美少女は汗で髪が乱れても美しいものだと英三は思った。化粧をする必要のない肌はとてもきめ細やかで柔らかそうだ。
「睦月ちゃんお兄さんは?」
「兄は5階です」
どうやらこの建物は全て下山ボクシングジム所有のものらしい。弱小ジムに通っていると発想のスケールまで小さくなるなと英三は小さく息を付いた。
「兄というのは?」
薫が訊ねた。
「下山さんのことよ。ほら名字が同じじゃない」
「あぁっ」
英三にはまったく分からない。
エレベーターで5階に付き、4つあった中の左奥の部屋に入った。
6畳ほどの広さの部屋には机と長いテーブルを間にしてソファーが2つ置かれてある。ベルトを巻いたボクサーの額縁に入れられた写真が数点、壁の高い位置に並べて飾られている。真っ先に校長室という陳腐な言葉が頭に浮かび上がった。
オールバックの男は背を向けて立っていた。それを見てなるほどこの男が下山睦月の兄なのかと英三は合点がいった。
下山兄が振り向く。
「済みません、わざわざこちらまでおいでいただいてもらい」
5人が椅子にソファーにこし掛け、試合の交渉が始まった。
といってもほとんどがすでに分かっていたことである。
試合の日は今から一ヶ月半後、後楽園ホールの第3試合。
ルールは8オンスのグローブに8Rスリーノックダウン制。
「一つ大事なことを確認しておくけど、これまでキックの興行で行われていた女子のボクシングの試合ではすぐにロープダウンを取っていたわ。でも、あなた達の試合はよっぽど長い時間連打を浴びていない限り、ダウンを取られないと覚悟しておいてもらいたいのよ。あなた達は男子と遜色のない試合をしなければならないの」
「大丈夫です」
まず、薫が力強く答えた。
「うん、大丈夫」
睦月は表情を変えずに淡々と答えた。その姿に若いのに落ち着いた女の子だなという印章を英三は持った。
「これで終わり。最後に立ち上がって握手してもらおうかしら」
薫と睦月は立ち上がり握手を交した。その姿を祥子付き添いのカメラマンが写真で何枚か撮った。
「あと、ファイティングポーズも欲しいわね」
年の甲か言葉のイントネーションの使い分けだけで祥子は人を乗せるのが上手い。
祥子の指示に従って向かい合い、二人はファイティングポーズを取った。

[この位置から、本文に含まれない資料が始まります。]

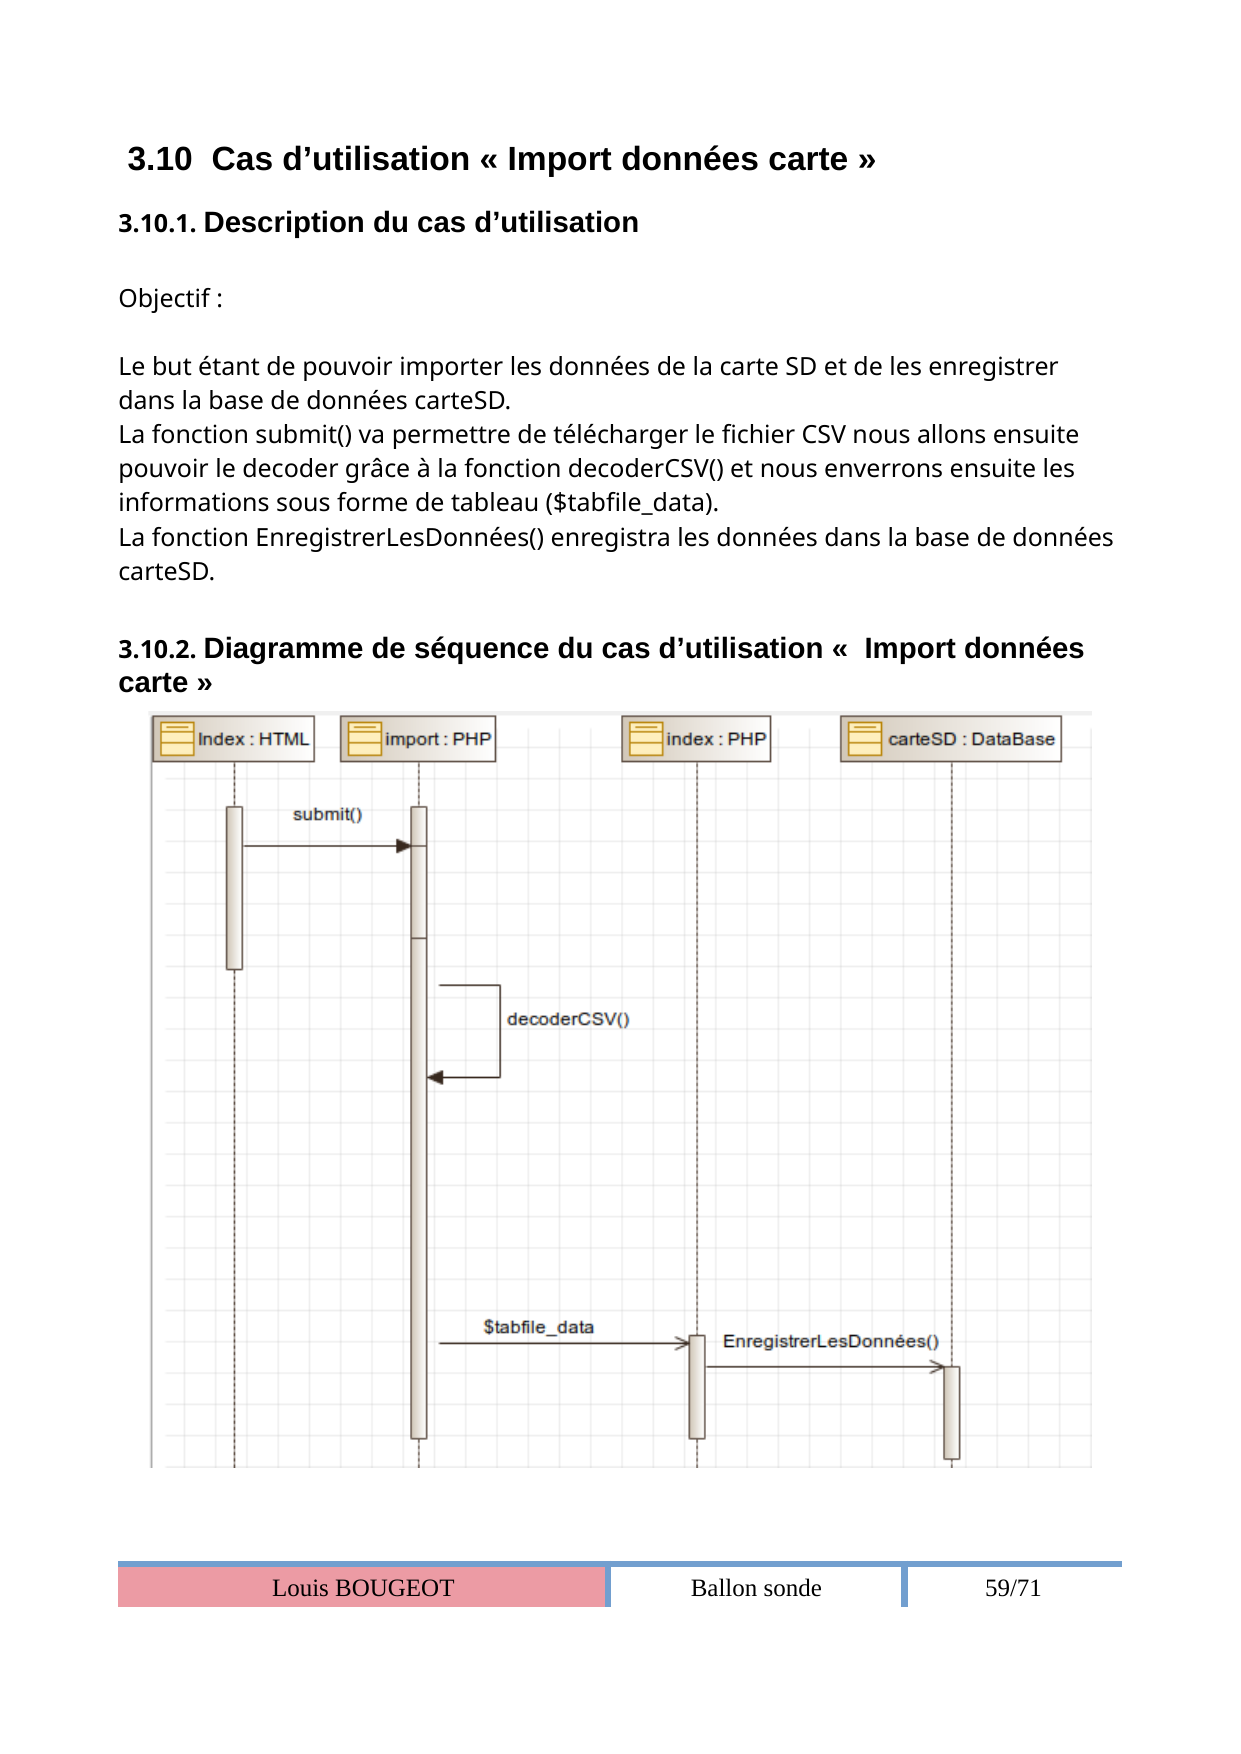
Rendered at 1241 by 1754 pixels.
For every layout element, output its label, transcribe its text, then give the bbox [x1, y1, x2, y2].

text La fonction submit() va permettre de télécharger le fichier CSV nous allons ensuite pouvoir le decoder grâce à la fonction decoderCSV() et nous enverrons ensuite les informations sous forme de tableau ($tabfile_data). [118, 417, 1122, 519]
subtitle Diagramme de séquence du cas d’utilisation « Import données carte » [118, 631, 1122, 699]
subtitle Cas d’utilisation « Import données carte » [118, 139, 1122, 178]
text La fonction EnregistrerLesDonnées() enregistra les données dans la base de données carteSD. [118, 519, 1122, 587]
text Objectif : [118, 281, 1122, 315]
picture [148, 711, 1092, 1468]
text Le but étant de pouvoir importer les données de la carte SD et de les enregistrer dans la base de données carteSD. [118, 349, 1122, 417]
subtitle Description du cas d’utilisation [118, 205, 1122, 239]
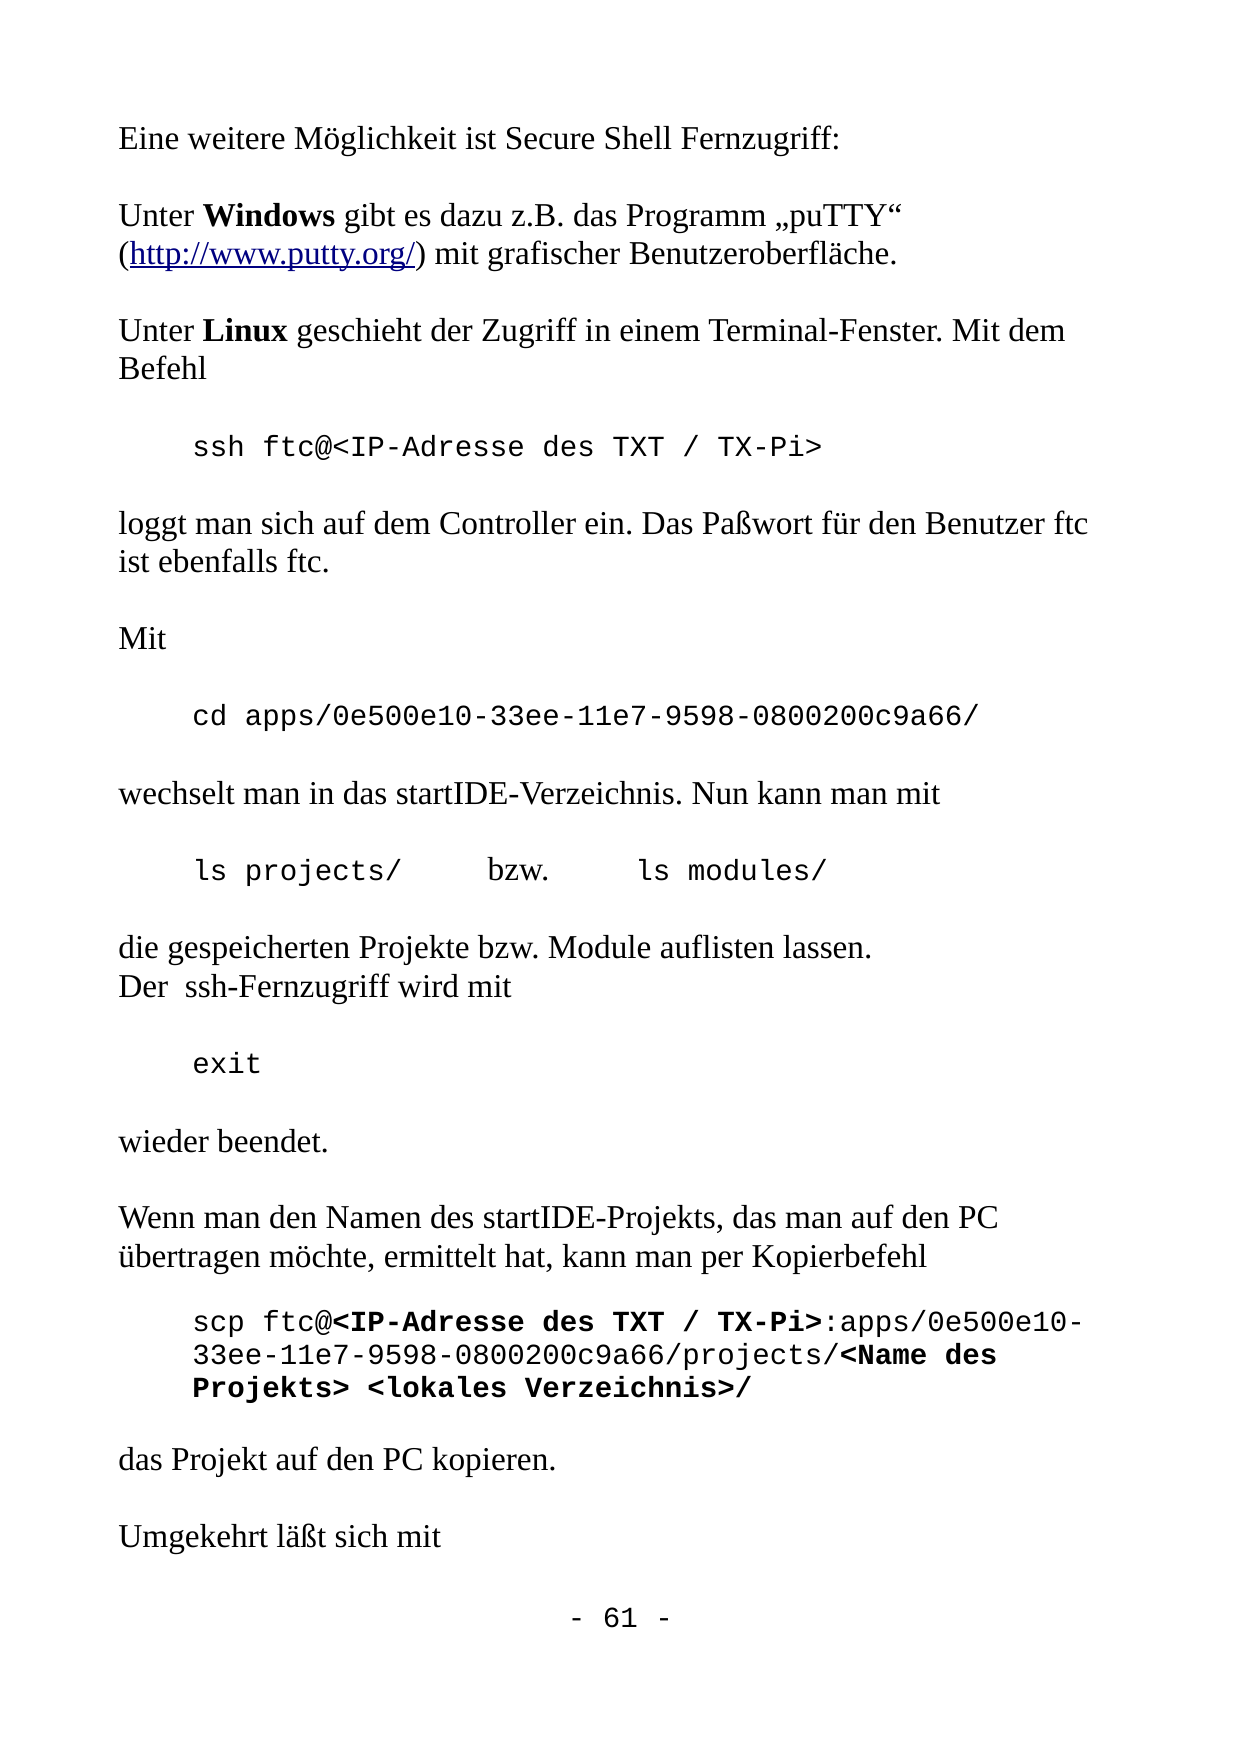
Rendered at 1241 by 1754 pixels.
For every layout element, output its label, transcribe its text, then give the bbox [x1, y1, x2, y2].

text loggt man sich auf dem Controller ein. Das Paßwort für den Benutzer ftc ist ebenfalls ftc. [118, 503, 1122, 580]
text ls projects/ bzw. ls modules/ [118, 849, 1122, 889]
text das Projekt auf den PC kopieren. [118, 1439, 1122, 1478]
text Eine weitere Möglichkeit ist Secure Shell Fernzugriff: [118, 118, 1122, 156]
text ssh ftc@<IP-Adresse des TXT / TX-Pi> [118, 425, 1122, 465]
text exit [118, 1043, 1122, 1083]
text Mit [118, 618, 1122, 656]
text scp ftc@<IP-Adresse des TXT / TX-Pi>:apps/0e500e10- 33ee-11e7-9598-0800200c9a66/projects/<Name des Projekts> <lokales Verzeichnis>/ [118, 1307, 1122, 1406]
text Unter Linux geschieht der Zugriff in einem Terminal-Fenster. Mit dem Befehl [118, 310, 1122, 386]
text Wenn man den Namen des startIDE-Projekts, das man auf den PC übertragen möchte, ermittelt hat, kann man per Kopierbefehl [118, 1198, 1122, 1274]
text Der ssh-Fernzugriff wird mit [118, 966, 1122, 1004]
text wieder beendet. [118, 1121, 1122, 1159]
text cd apps/0e500e10-33ee-11e7-9598-0800200c9a66/ [118, 695, 1122, 734]
text Unter Windows gibt es dazu z.B. das Programm „puTTY“ (http://www.putty.org/) mit grafischer Benutzeroberfläche. [118, 195, 1122, 271]
text die gespeicherten Projekte bzw. Module auflisten lassen. [118, 928, 1122, 966]
text Umgekehrt läßt sich mit [118, 1516, 1122, 1583]
text wechselt man in das startIDE-Verzeichnis. Nun kann man mit [118, 773, 1122, 811]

美少女二人(薫も外見は10代で通用するのだ)がマスコミの前で対決のパフォーマンスを演じるのも悪くないなと英三は思った。
それで話し合いは終わった。
祥子とカメラマン、薫と英三は建物を出た。
「家まで送るわよ」
祥子は車の後ろのドアを開けた。断る理由も無いので英三は送ってもらうことにした。それに一つ祥子に聞いておきたいことがあったのも思い出した。
「樋口さん、女子の試合が男子の興行の中に組み込まれることになったのはなんでですか?あと薫と下山睦月が選ばれた理由も」
「会長に話してももらってないの?」
英三は薫の顔を見た。薫は俯いている。
「理由は単純よ。世界チャンピオンが3年以上いない現状にファンの客足はすっかり遠のいたわ。JBCも前と違って台所事情は辛いのよ。だから、私達の提案にも断れなかったの」
「提案?」
「世界チャンピオンの娘をデビューさせることよ」
英三は眉を持ち上げた。
「しかも、人気は抜群だった水野アキラの忘れ形見。話題性は抜群だわ」
「待ってください、それじゃ薫は客寄せパンダじゃないか」
「それは薫ちゃんの了承済みよ」
「本当なのかよ薫」
「うん。それは初めて会った時に言われた。いいんだ、試合ができればどんな事情があったって」
薫は元気良く振舞おうとして笑顔を作ったが、それは不自然で無理していることを知らせているようなものだった。
「スター性というのもプロには大事な要素よ。英三君、あなただって父親のおかげで必要以上にスポットを浴びているじゃない。この前のTV中継で放映されたのも父あってのものを忘れちゃだめよ」
「俺は俺だ。薫だってそうだ」
「残念ながら周りはそう見ないのよ」
それっきり英三は黙った。その後、車の中を支配したのは気まずさだった。